Non-methyl-B12 forms of B12 work well to correct a true B12 deficiency. However,
their actions are limited because their primary function is to be incorporated into
the B12 binding site on the methionine synthase molecule. Once they are attached
to this binding site, it is essentially the same as if they were locked up in prison
cell. Once imprisoned in this manner, they are now dependent on the classical
interactions of B12 with methionine synthase and methyl-tetrahydrofolic acid
(MTHF), those actions being to accept the methyl group from MTHF and pass
this methyl group onward to homocysteine while continually altering the cobalt-
B12 oxidation/reduction state and repeating the process. Only methyl-B12 has a
key to the prison and therefore is not bound to the prison-B12 rules. Only
methyl-B12 has the freedom to bypass the need to receive its methyl group from
MTHF. Only methyl-B12 has its own methyl group to pass onward to
homocysteine. Therefore only methyl-B12 has the ability to act more quickly and
more efficiently than other forms of B12.

Hi Soulfeast,


Non-methyl-B12 forms of B12 work well to correct a true B12 deficiency

If only that were true. It isn't. It is oft repeated but not true. Unless one defines "true B12 deficiency" as only that which responds well to cycbl or hycbl and ignore 2/3 of the symptoms and 90% of the people with them, which then creates a whole lot of mystery diseases with no treatments. However, those using mb12 for treating autism don't consider autism to be "true b12 deficiency". I have no idea what autism actually consistis of.

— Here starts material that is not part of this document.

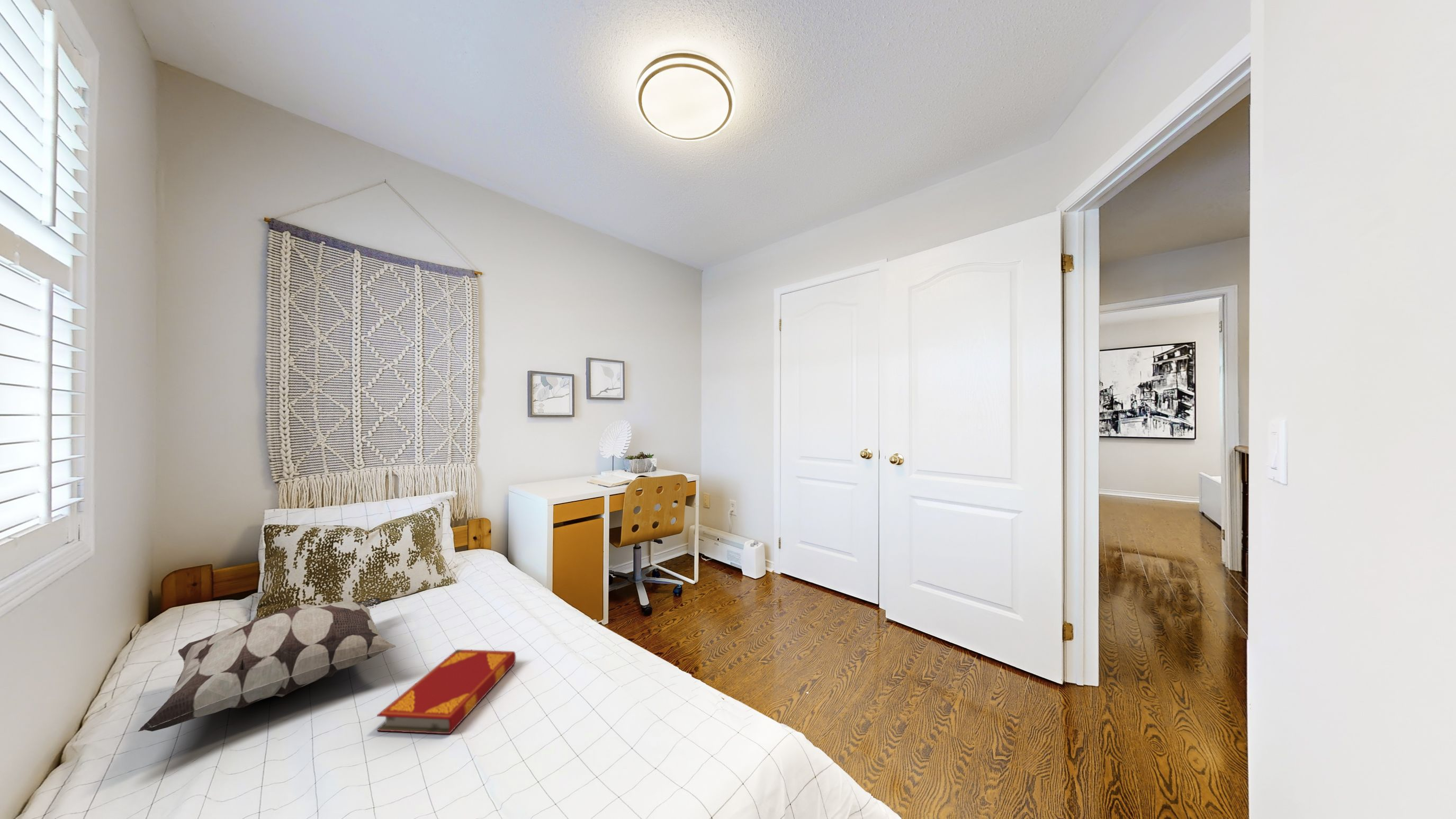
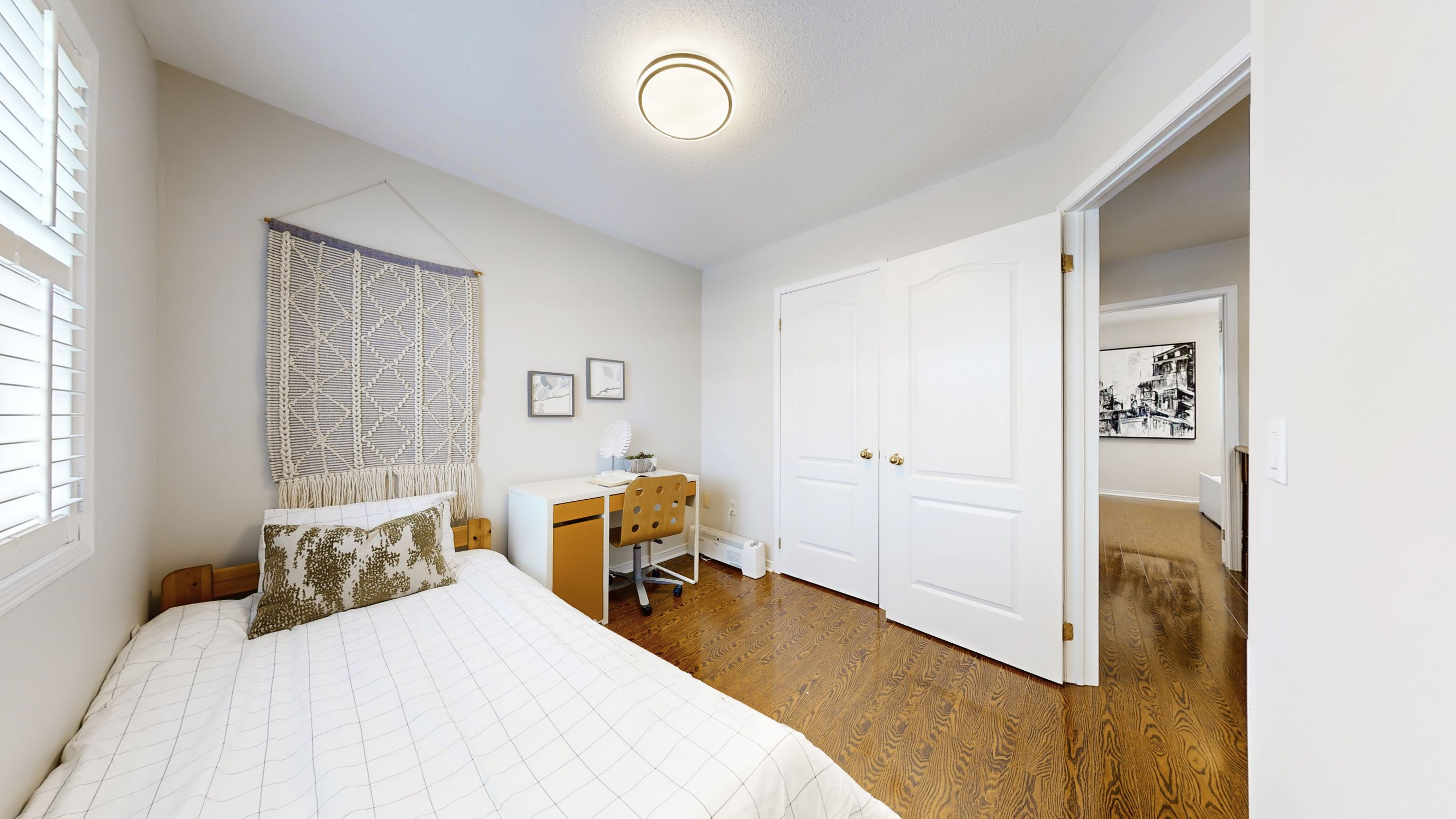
- decorative pillow [138,598,397,732]
- hardback book [376,649,516,734]
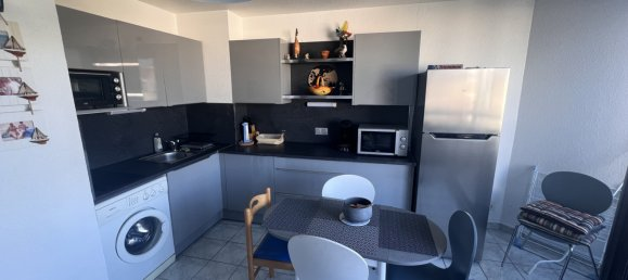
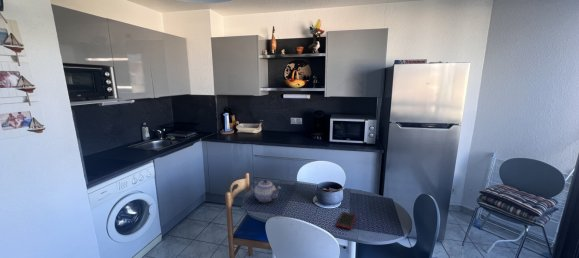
+ cell phone [335,211,357,230]
+ teapot [249,179,282,203]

Only methyl-B12 has a key to the prison and therefore is not bound to the prison-B12 rules. Only methyl-B12 has the freedom to bypass the need to receive its methyl group from MTHF. Only methyl-B12 has its own methyl group to pass onward to homocysteine. Therefore only methyl-B12 has the ability to act more quickly and more efficiently than other forms of B12.

That on the other hand is true as far as it goes. Adenosylb12 also is not bound to the prison b12 rules either. It takes it's actions directly when and where needed without necessity of being changed first.